What is expected - Word for word, repeat all of the entries below.
■ ■ ■
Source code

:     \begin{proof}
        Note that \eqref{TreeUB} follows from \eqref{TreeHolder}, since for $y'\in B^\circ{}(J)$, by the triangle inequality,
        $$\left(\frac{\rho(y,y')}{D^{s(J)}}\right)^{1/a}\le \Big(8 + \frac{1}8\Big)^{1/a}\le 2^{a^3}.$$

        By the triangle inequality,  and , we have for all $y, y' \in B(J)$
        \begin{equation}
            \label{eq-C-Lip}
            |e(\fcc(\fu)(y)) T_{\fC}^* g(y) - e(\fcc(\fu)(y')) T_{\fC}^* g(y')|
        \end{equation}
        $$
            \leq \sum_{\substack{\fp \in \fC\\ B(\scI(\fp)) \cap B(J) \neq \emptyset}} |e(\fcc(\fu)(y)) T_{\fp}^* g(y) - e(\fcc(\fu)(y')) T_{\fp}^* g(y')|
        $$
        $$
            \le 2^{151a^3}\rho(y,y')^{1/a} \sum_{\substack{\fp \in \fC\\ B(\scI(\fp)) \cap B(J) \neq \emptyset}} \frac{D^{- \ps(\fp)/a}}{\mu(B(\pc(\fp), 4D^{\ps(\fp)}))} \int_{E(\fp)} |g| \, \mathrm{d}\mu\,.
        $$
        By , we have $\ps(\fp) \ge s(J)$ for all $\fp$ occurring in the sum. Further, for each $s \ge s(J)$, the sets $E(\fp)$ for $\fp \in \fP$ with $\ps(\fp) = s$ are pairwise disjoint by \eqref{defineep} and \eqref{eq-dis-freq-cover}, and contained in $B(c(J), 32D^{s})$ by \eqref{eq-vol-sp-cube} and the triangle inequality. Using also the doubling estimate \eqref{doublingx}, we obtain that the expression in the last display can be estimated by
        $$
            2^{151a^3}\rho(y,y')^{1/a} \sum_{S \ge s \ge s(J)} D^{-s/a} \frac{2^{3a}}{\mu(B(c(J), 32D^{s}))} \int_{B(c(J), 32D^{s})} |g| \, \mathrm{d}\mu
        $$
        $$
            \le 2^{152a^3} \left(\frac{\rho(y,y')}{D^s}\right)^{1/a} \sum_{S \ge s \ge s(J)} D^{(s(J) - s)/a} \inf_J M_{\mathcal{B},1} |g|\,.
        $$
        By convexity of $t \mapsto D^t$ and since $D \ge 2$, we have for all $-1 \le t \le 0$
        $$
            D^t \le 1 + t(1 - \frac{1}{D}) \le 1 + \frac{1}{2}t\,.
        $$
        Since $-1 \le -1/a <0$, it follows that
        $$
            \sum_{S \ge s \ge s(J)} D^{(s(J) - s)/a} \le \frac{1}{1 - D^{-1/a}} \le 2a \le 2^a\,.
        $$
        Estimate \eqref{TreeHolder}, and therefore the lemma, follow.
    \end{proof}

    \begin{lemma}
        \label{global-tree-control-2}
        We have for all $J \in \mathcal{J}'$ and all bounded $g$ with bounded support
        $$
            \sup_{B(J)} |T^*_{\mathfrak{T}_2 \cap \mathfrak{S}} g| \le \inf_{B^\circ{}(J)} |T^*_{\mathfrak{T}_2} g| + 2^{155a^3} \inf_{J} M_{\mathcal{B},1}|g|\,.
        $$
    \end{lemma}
■ ■ ■
Answer box -
Source code

:     \begin{proof}
        Note that \eqref{TreeUB} follows from \eqref{TreeHolder}, since for $y'\in B^\circ{}(J)$, by the triangle inequality,
        $$\left(\frac{\rho(y,y')}{D^{s(J)}}\right)^{1/a}\le \Big(8 + \frac{1}8\Big)^{1/a}\le 2^{a^3}.$$

        By the triangle inequality,  and , we have for all $y, y' \in B(J)$
        \begin{equation}
            \label{eq-C-Lip}
            |e(\fcc(\fu)(y)) T_{\fC}^* g(y) - e(\fcc(\fu)(y')) T_{\fC}^* g(y')|
        \end{equation}
        $$
            \leq \sum_{\substack{\fp \in \fC\\ B(\scI(\fp)) \cap B(J) \neq \emptyset}} |e(\fcc(\fu)(y)) T_{\fp}^* g(y) - e(\fcc(\fu)(y')) T_{\fp}^* g(y')|
        $$
        $$
            \le 2^{151a^3}\rho(y,y')^{1/a} \sum_{\substack{\fp \in \fC\\ B(\scI(\fp)) \cap B(J) \neq \emptyset}} \frac{D^{- \ps(\fp)/a}}{\mu(B(\pc(\fp), 4D^{\ps(\fp)}))} \int_{E(\fp)} |g| \, \mathrm{d}\mu\,.
        $$
        By , we have $\ps(\fp) \ge s(J)$ for all $\fp$ occurring in the sum. Further, for each $s \ge s(J)$, the sets $E(\fp)$ for $\fp \in \fP$ with $\ps(\fp) = s$ are pairwise disjoint by \eqref{defineep} and \eqref{eq-dis-freq-cover}, and contained in $B(c(J), 32D^{s})$ by \eqref{eq-vol-sp-cube} and the triangle inequality. Using also the doubling estimate \eqref{doublingx}, we obtain that the expression in the last display can be estimated by
        $$
            2^{151a^3}\rho(y,y')^{1/a} \sum_{S \ge s \ge s(J)} D^{-s/a} \frac{2^{3a}}{\mu(B(c(J), 32D^{s}))} \int_{B(c(J), 32D^{s})} |g| \, \mathrm{d}\mu
        $$
        $$
            \le 2^{152a^3} \left(\frac{\rho(y,y')}{D^s}\right)^{1/a} \sum_{S \ge s \ge s(J)} D^{(s(J) - s)/a} \inf_J M_{\mathcal{B},1} |g|\,.
        $$
        By convexity of $t \mapsto D^t$ and since $D \ge 2$, we have for all $-1 \le t \le 0$
        $$
            D^t \le 1 + t(1 - \frac{1}{D}) \le 1 + \frac{1}{2}t\,.
        $$
        Since $-1 \le -1/a <0$, it follows that
        $$
            \sum_{S \ge s \ge s(J)} D^{(s(J) - s)/a} \le \frac{1}{1 - D^{-1/a}} \le 2a \le 2^a\,.
        $$
        Estimate \eqref{TreeHolder}, and therefore the lemma, follow.
    \end{proof}

    \begin{lemma}
        \label{global-tree-control-2}
        We have for all $J \in \mathcal{J}'$ and all bounded $g$ with bounded support
        $$
            \sup_{B(J)} |T^*_{\mathfrak{T}_2 \cap \mathfrak{S}} g| \le \inf_{B^\circ{}(J)} |T^*_{\mathfrak{T}_2} g| + 2^{155a^3} \inf_{J} M_{\mathcal{B},1}|g|\,.
        $$
    \end{lemma}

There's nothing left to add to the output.